Филофтей устремил на него свой тяжелый, свинцовый взгляд:
— Погоди вот, — проворчал он, — намну я тебе шею, тогда будешь знать, как со старшими разговаривать…
Адаму стало смешно. Если бы можно было, в самом деле, подраться с Филофтеем, который был здоров как бык, ему, пожалуй, стало бы легче. Как сух, как удушливо тяжел сегодня воздух, как мучительно обжигает он легкие! Прямо хоть не дыши! На что уж дядя Филофтей терпеливый, а и его, видно, проняло. Только Трофим, с красным, потным лицом, молча работает веслами.
Филофтей, весь мокрый от морской воды и пота, ворчал, наживляя очередной крючок:
— Сразу видно, что сирота, вдовий сын! Без отца рос, некому было лупить — человека из тебя сделать. Был бы жив Павел, ты бы безбожником не вышел. Еще удивительно, как ты до сих пор мать не бьешь — такой стал упрямый, да злой, да проклятый…
Наживив, он с сердцем бросил крючок в воду. Адам беззаботно хохотал.
— Не осуждай меня, дядя Филофтей, — сказал он, скаля белые, крепкие зубы, — осуждать грех, ты за это, когда помрешь, в рай не попадешь. Да и при жизни побить могут.
Глаза у него потемнели и казались почти черными. Слегка испуганный завязавшейся ссорой, Трофим упорно молчал. Но Филофтей как-то сразу замкнулся, ушел в себя:
— Согрешил… прости меня… — проговорил он и снова принялся за снасть.
Никому и в голову не могло прийти, что этот богатырь боится драки с Адамом. Парень сам хорошо знал и понимал, что Филофтей сдерживается только из смирения, хотя видно было, что внутри он весь кипит. «Что с ним, чудаком, поделаешь? — думал Адам, продолжая работать веслами. — Подрались бы лучше — может и полегчало». Тяжело дыша, он утер рукой лицо и уже другим голосом обратился к Филофтею:
— Слушай, дядя Филофтей, ты разве не видишь, что нынче в море?
— А что делать? Может, ты скажешь, умник, — пробормотал рыбак, не поднимая головы.
— Бросить к черту снасть и грести к берегу… — ответил Адам, подумав.
Филофтей пожал плечами:
— Если мы бросим снасть, то Евтей подаст на нас в суд за порчу имущества, а пока будем грести — часа за три, за четыре, и так все решится… Был бы ты мой сын, я бы тебе набил морду, чтобы знал, как старших учить… Матери, небось, с тобой не сладить.

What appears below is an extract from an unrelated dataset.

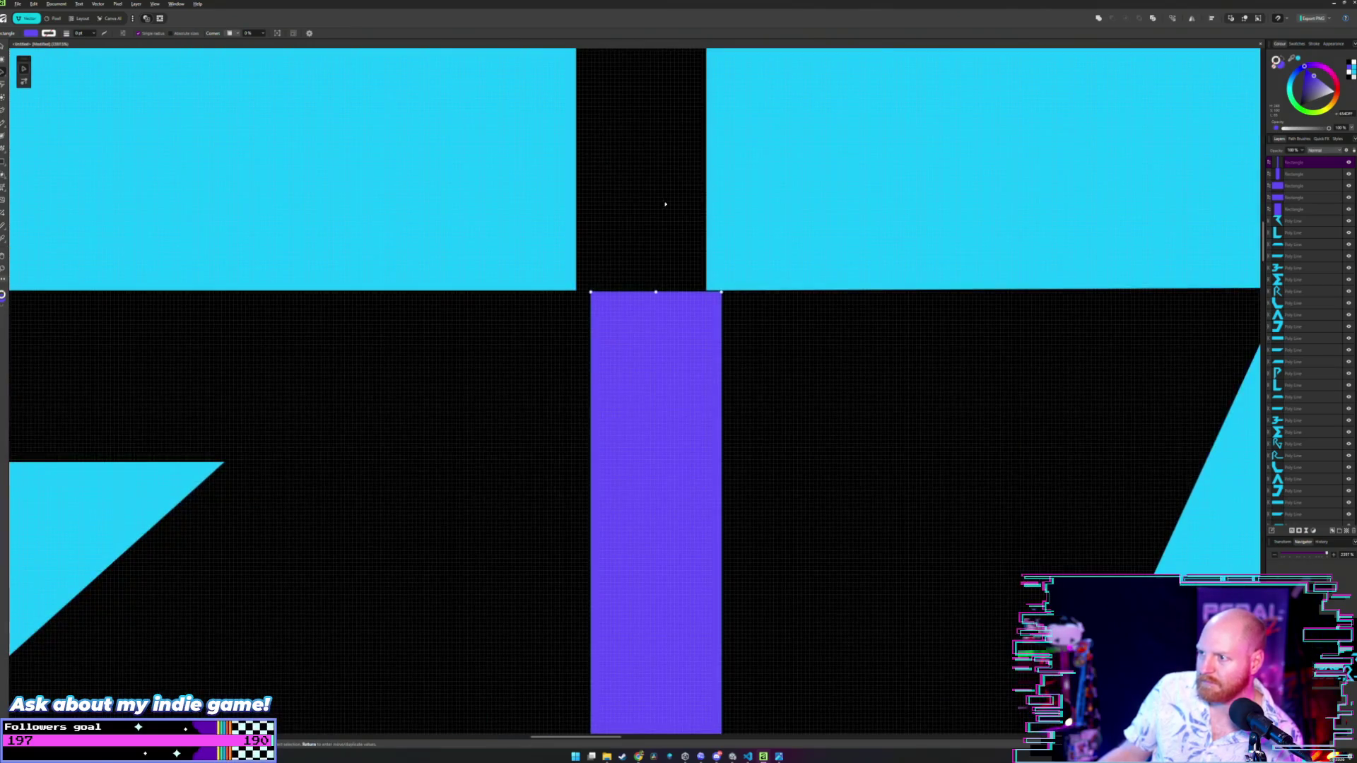
drag(671, 382, 670, 381)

— Чтоб ты знал, дядя Филофтей, — с жаром возразил Адам, — если мне мать в огонь броситься велит, я брошусь, прогневается на меня — я перед ней неделю на коленях простою! А битьем от меня ничего хорошего не добьешься, так и знай!
Красный как рак он мрачно заработал веслами, но вдруг вышел из себя и крикнул, сверкнув глазами:
— Чтобы ты, туды твою в бога мать, ни слова о ней больше не говорил, святоша преподобный!

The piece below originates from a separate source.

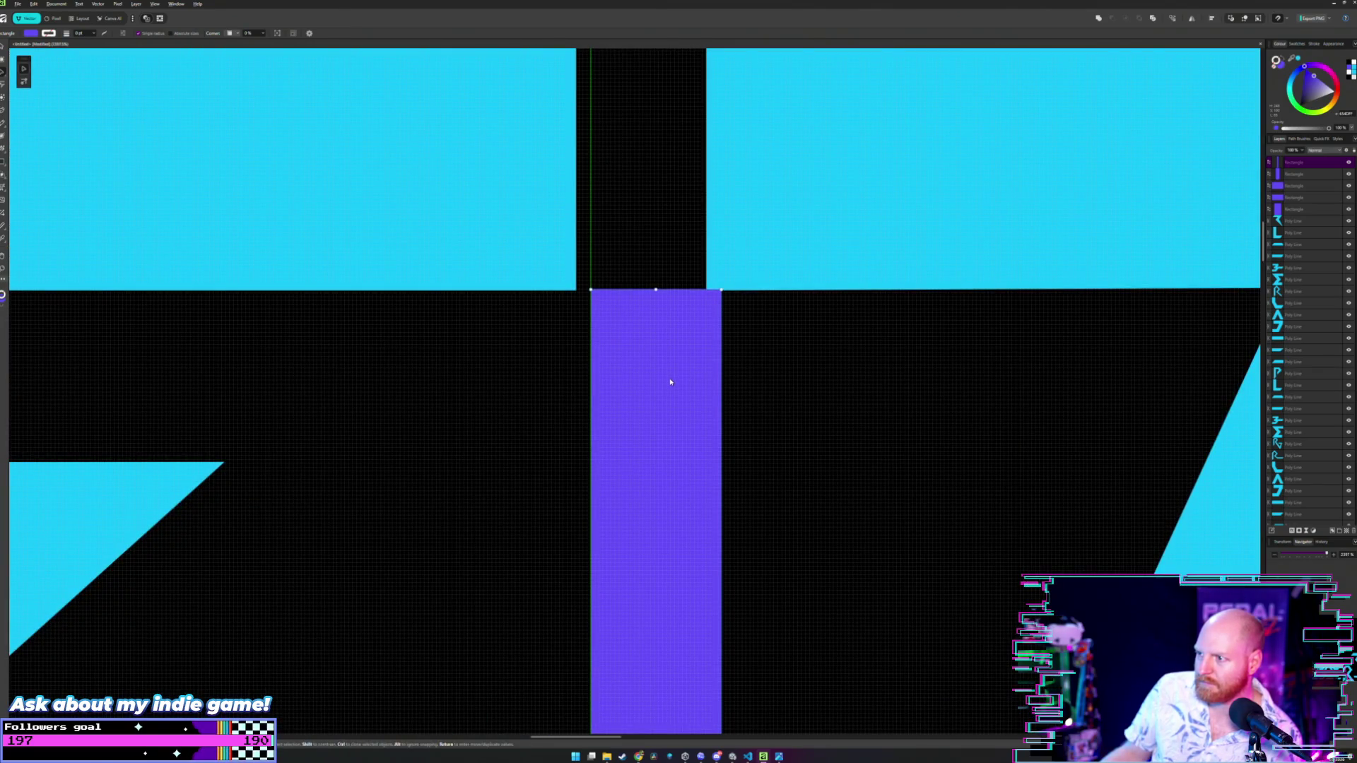
scroll(682, 355, down, 5)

Филофтей, весь налившись гневом, уже готов был упустить снасть, сорваться с места и, отпихнув Трофима, броситься с кулаками на обидчика, тем более что Трофим вовсе, по-видимому, не собирался их разнимать, но вдруг смяк, глубоко вздохнул и проговорил густым басом:
— Ты, видно, совсем от веры отрекся… бога только в сквернословии и поминаешь!
Адам нахмурился, стиснул зубы и ничего не ответил.

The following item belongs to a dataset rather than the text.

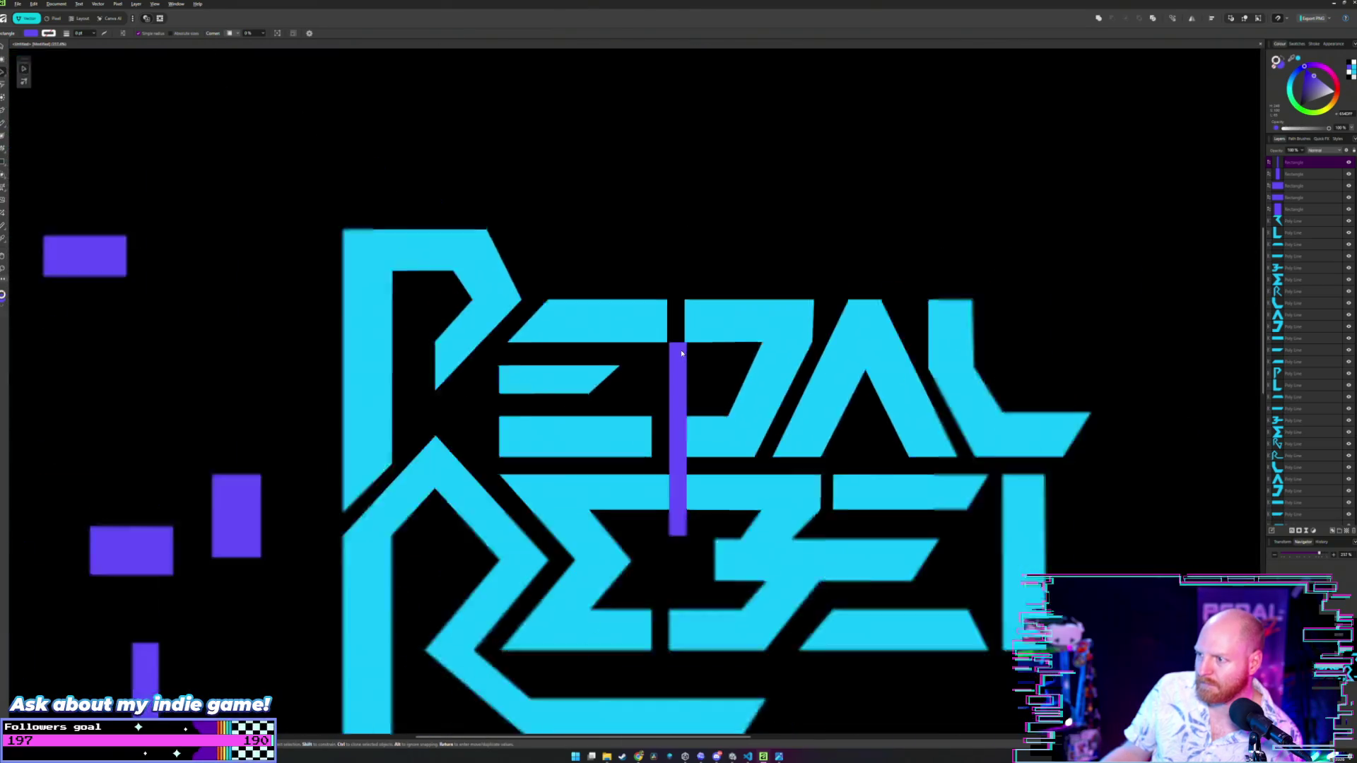
scroll(681, 353, down, 1)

— В последний раз ты со мной в море выходишь, так и знай, — продолжал Филофтей голосом, в котором звучало сожаление, — слишком уж ты от рук отбился, да и в бога больше не веруешь…
— Найду с кем рыбу ловить, не бойся… — буркнул сквозь зубы Адам.
Ему стало грустно. Молча работая веслами, он иногда украдкой посматривал на Филофтея, словно собираясь что-то сказать, но всякий раз раздумывал и продолжал мрачно, с досадой грести. На этом все разговоры кончились; изредка слышался лишь усталый шепот Филофтея:
— Держи правее…
Сонно плескались волны о борта; кругом дремали необъятные морские просторы; время летело незаметно среди этого оцепенения; воздух становился все суше, все горячей, так что казалось иногда, что нечем дышать. Но вот где-то на северо-западе глухо и протяжно дрогнуло что-то, и оттуда, как сквозь вату, донесся приглушенный раскат грома, показавшийся рыбакам далеким пушечным выстрелом.